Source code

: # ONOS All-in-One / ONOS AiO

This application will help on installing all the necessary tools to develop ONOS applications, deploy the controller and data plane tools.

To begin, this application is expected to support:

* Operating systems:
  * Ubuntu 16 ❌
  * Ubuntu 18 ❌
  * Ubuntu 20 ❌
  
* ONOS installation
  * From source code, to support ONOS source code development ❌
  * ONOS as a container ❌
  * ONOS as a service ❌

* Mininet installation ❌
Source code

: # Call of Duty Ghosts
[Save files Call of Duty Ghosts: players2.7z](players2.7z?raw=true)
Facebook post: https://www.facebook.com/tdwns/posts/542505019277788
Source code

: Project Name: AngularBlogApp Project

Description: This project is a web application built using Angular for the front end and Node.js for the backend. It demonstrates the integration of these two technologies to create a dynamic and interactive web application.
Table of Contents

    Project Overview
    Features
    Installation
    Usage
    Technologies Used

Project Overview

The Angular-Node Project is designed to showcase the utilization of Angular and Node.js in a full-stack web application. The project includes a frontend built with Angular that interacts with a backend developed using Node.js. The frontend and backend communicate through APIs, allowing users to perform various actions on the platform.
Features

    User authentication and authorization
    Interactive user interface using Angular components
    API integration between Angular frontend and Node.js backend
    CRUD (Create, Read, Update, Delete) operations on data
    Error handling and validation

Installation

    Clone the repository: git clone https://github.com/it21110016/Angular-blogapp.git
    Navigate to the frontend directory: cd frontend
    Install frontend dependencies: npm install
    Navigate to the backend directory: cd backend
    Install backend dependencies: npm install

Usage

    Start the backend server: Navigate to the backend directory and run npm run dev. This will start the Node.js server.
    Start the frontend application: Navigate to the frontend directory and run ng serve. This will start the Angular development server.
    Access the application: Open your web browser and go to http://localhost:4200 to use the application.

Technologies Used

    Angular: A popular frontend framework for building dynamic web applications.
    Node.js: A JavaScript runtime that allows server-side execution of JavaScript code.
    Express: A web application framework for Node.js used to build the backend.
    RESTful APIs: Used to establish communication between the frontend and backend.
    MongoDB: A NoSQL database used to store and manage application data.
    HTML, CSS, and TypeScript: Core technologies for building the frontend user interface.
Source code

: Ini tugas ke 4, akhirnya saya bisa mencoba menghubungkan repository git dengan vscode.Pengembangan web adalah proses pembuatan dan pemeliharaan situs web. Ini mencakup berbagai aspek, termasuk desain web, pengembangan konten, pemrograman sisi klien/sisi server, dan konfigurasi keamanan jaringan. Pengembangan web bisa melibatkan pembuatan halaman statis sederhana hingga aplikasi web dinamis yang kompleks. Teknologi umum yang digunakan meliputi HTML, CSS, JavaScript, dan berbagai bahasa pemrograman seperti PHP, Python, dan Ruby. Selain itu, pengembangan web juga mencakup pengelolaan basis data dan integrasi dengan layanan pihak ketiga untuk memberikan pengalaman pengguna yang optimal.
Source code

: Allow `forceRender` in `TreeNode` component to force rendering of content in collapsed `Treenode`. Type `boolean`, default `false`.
□ □ □
To do: Rewrite all of the lines above with every instance of "Node.js" swapped for "Deno". Leave everything else as it is.

Answer box:
Source code

: # ONOS All-in-One / ONOS AiO

This application will help on installing all the necessary tools to develop ONOS applications, deploy the controller and data plane tools.

To begin, this application is expected to support:

* Operating systems:
  * Ubuntu 16 ❌
  * Ubuntu 18 ❌
  * Ubuntu 20 ❌
  
* ONOS installation
  * From source code, to support ONOS source code development ❌
  * ONOS as a container ❌
  * ONOS as a service ❌

* Mininet installation ❌
Source code

: # Call of Duty Ghosts
[Save files Call of Duty Ghosts: players2.7z](players2.7z?raw=true)
Facebook post: https://www.facebook.com/tdwns/posts/542505019277788
Source code

: Project Name: AngularBlogApp Project

Description: This project is a web application built using Angular for the front end and Deno for the backend. It demonstrates the integration of these two technologies to create a dynamic and interactive web application.
Table of Contents

    Project Overview
    Features
    Installation
    Usage
    Technologies Used

Project Overview

The Angular-Node Project is designed to showcase the utilization of Angular and Deno in a full-stack web application. The project includes a frontend built with Angular that interacts with a backend developed using Deno. The frontend and backend communicate through APIs, allowing users to perform various actions on the platform.
Features

    User authentication and authorization
    Interactive user interface using Angular components
    API integration between Angular frontend and Deno backend
    CRUD (Create, Read, Update, Delete) operations on data
    Error handling and validation

Installation

    Clone the repository: git clone https://github.com/it21110016/Angular-blogapp.git
    Navigate to the frontend directory: cd frontend
    Install frontend dependencies: npm install
    Navigate to the backend directory: cd backend
    Install backend dependencies: npm install

Usage

    Start the backend server: Navigate to the backend directory and run npm run dev. This will start the Deno server.
    Start the frontend application: Navigate to the frontend directory and run ng serve. This will start the Angular development server.
    Access the application: Open your web browser and go to http://localhost:4200 to use the application.

Technologies Used

    Angular: A popular frontend framework for building dynamic web applications.
    Deno: A JavaScript runtime that allows server-side execution of JavaScript code.
    Express: A web application framework for Deno used to build the backend.
    RESTful APIs: Used to establish communication between the frontend and backend.
    MongoDB: A NoSQL database used to store and manage application data.
    HTML, CSS, and TypeScript: Core technologies for building the frontend user interface.
Source code

: Ini tugas ke 4, akhirnya saya bisa mencoba menghubungkan repository git dengan vscode.Pengembangan web adalah proses pembuatan dan pemeliharaan situs web. Ini mencakup berbagai aspek, termasuk desain web, pengembangan konten, pemrograman sisi klien/sisi server, dan konfigurasi keamanan jaringan. Pengembangan web bisa melibatkan pembuatan halaman statis sederhana hingga aplikasi web dinamis yang kompleks. Teknologi umum yang digunakan meliputi HTML, CSS, JavaScript, dan berbagai bahasa pemrograman seperti PHP, Python, dan Ruby. Selain itu, pengembangan web juga mencakup pengelolaan basis data dan integrasi dengan layanan pihak ketiga untuk memberikan pengalaman pengguna yang optimal.
Source code

: Allow `forceRender` in `TreeNode` component to force rendering of content in collapsed `Treenode`. Type `boolean`, default `false`.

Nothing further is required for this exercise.